- [About this exercise] For the material below, set down exactly the lines between the one containing "f_number: 4.5" and the last line, both included, leaving every picture out.

-- Input data follows --

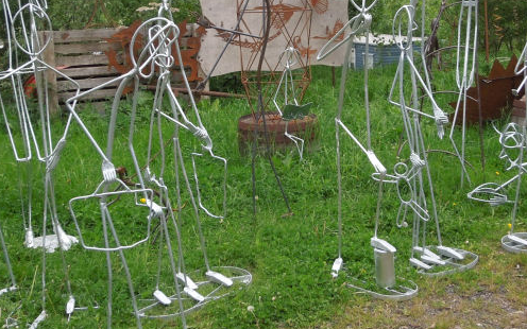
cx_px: 301
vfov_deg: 24.3
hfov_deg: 38.1
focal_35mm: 53
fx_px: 761
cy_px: 109
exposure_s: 1/400
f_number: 7.2
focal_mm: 5.6
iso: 400
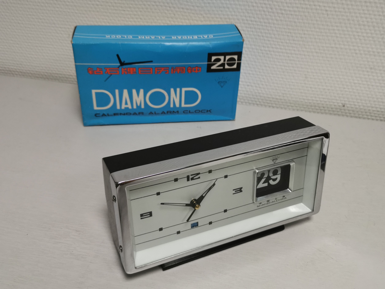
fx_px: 389
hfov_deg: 52.6
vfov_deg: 40.7
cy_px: 144
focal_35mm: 35
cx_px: 192
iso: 125
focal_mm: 5.58
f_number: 1.8
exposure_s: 1/100
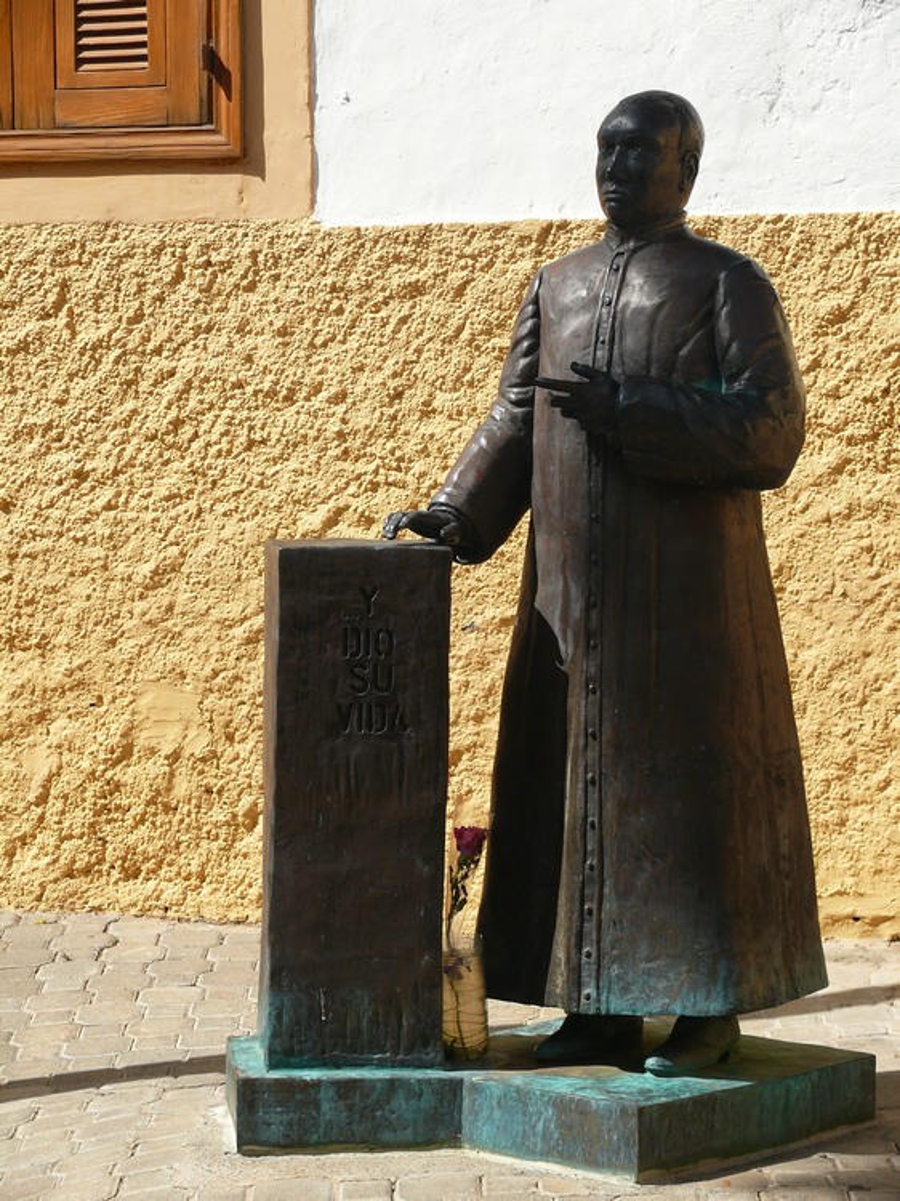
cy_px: 600
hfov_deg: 14.6
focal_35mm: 101
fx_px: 3503
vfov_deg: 19.5
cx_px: 450
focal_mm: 21.3
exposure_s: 1/250
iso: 100
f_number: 4.5
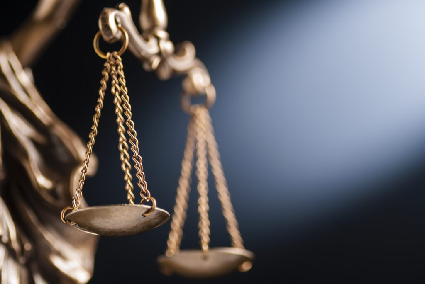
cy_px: 142
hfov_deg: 15.2
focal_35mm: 135
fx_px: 1595
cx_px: 212
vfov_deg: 10.2
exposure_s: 1/100
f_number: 5
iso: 100
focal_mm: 90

-- Input data concluded --

- [Answer box]
f_number: 4.5
cy_px: 142
hfov_deg: 15.2
focal_35mm: 135
fx_px: 1595
cx_px: 212
vfov_deg: 10.2
exposure_s: 1/100
f_number: 5
iso: 100
focal_mm: 90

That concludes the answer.